Starting July 1, Missouri plans to do away with its private security guards and remove the metal detectors posted at the doors of the Capitol and two nearby office buildings, state officials said Wednesday.
"The bottom line is we don't have any money to continue" the precautions, said Lin Appling, director of the Division of Facilities Management.
Before the terrorist attacks, people could enter and exit Missouri's Capitol through numerous doors without any security screening.
After the attacks, the state gradually increased security.
In October 2001, it closed many of the Capitol doors, began requiring employees to show identification and began making visitors pass through metal detectors.
In June 2002, the state hired private security guards to staff the metal detectors and check employee identification badges. The state has spent about $560,000 on the private guards and an additional $400,000 on security technology and equipment, officials said.

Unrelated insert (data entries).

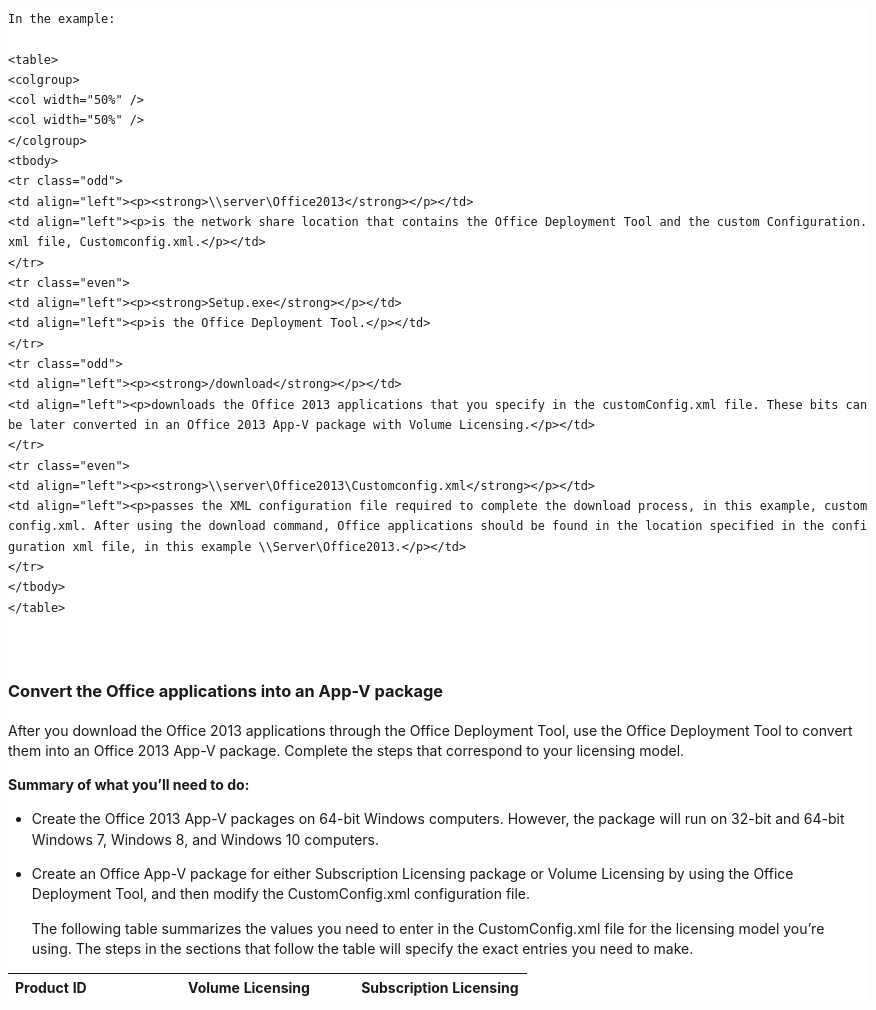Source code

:    In the example:

    <table>
    <colgroup>
    <col width="50%" />
    <col width="50%" />
    </colgroup>
    <tbody>
    <tr class="odd">
    <td align="left"><p><strong>\\server\Office2013</strong></p></td>
    <td align="left"><p>is the network share location that contains the Office Deployment Tool and the custom Configuration.xml file, Customconfig.xml.</p></td>
    </tr>
    <tr class="even">
    <td align="left"><p><strong>Setup.exe</strong></p></td>
    <td align="left"><p>is the Office Deployment Tool.</p></td>
    </tr>
    <tr class="odd">
    <td align="left"><p><strong>/download</strong></p></td>
    <td align="left"><p>downloads the Office 2013 applications that you specify in the customConfig.xml file. These bits can be later converted in an Office 2013 App-V package with Volume Licensing.</p></td>
    </tr>
    <tr class="even">
    <td align="left"><p><strong>\\server\Office2013\Customconfig.xml</strong></p></td>
    <td align="left"><p>passes the XML configuration file required to complete the download process, in this example, customconfig.xml. After using the download command, Office applications should be found in the location specified in the configuration xml file, in this example \\Server\Office2013.</p></td>
    </tr>
    </tbody>
    </table>

     

### Convert the Office applications into an App-V package

After you download the Office 2013 applications through the Office Deployment Tool, use the Office Deployment Tool to convert them into an Office 2013 App-V package. Complete the steps that correspond to your licensing model.

**Summary of what you’ll need to do:**

-   Create the Office 2013 App-V packages on 64-bit Windows computers. However, the package will run on 32-bit and 64-bit Windows 7, Windows 8, and Windows 10 computers.

-   Create an Office App-V package for either Subscription Licensing package or Volume Licensing by using the Office Deployment Tool, and then modify the CustomConfig.xml configuration file.

    The following table summarizes the values you need to enter in the CustomConfig.xml file for the licensing model you’re using. The steps in the sections that follow the table will specify the exact entries you need to make.

<table>
<colgroup>
<col width="33%" />
<col width="33%" />
<col width="33%" />
</colgroup>
<thead>
<tr class="header">
<th align="left">Product ID</th>
<th align="left">Volume Licensing</th>
<th align="left">Subscription Licensing</th>
</tr>
</thead>
<tbody>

As recently as February, the state was moving ahead with plans for nearly $2.4 million in Capitol security measures, including electronic security-badge scanners, mailroom X-ray machines and a remodeling of the Capitol's main entrance to better accommodate the security checkpoints.
Plans in jeopardy
All those plans now appear in jeopardy.
The budget passed by lawmakers before their May 16 adjournment eliminated all funding for the private guards.
Without the private guards, the full-time Capitol Police lack enough people to permanently guard the doors. And without permanent guards, it makes no sense to have metal detectors, officials said.
That means the public will once again have unrestricted access to the Capitol during working hours, Appling said.
House Speaker Catherine Hanaway stopped short of calling the post-attack security an overreaction. But when told Wednesday that the security guards would be departing as a result of the legislature's budget cuts, she said: "Let them go."
"I don't feel like we are at a security risk in this building," said Hanaway, R-Warson Woods. "I think we're pretty safe here."
When the private guards depart, Capitol police will reassign a couple of officers to the daytime patrols around the Capitol complex, said police Lt. Tom Buschman. But that will mean fewer police on night duty, he said.
The enhanced security measures had been recommended by Missouri's homeland security adviser, retired Army Col. Tim Daniel.
"We still believe it's necessary to provide access control to these highly visible buildings," Daniel said. "Unfortunately, the depth of the fiscal crisis is so serious" that the state cannot afford it.
Gov. Bob Holden, has called lawmakers back for a special session beginning Monday to consider reversing $354 million in cuts to education, health and social services. But the Capitol security cuts are not on the agenda for the session.
Appling said he was concerned about the security changes and hopeful the Legislature would reconsider the security cuts next year.
Because the nation's terror alert currently is at a high level, Missouri government has placed an armed Capitol Police officer alongside the private security guards at entrances to the Capitol.
That security precaution also is expected to end July 1 -- even if the "orange" alert level remains in effect, Buschman said.
Cathy Lake, the contract coordinator for Guardsman Security and Investigation, said the Sedalia firm knew its services could be temporary when it agreed to work for the state.
"Everyone's dealing with budget issues right now -- it's something we totally expect whenever we're dealing with the state," Lake said.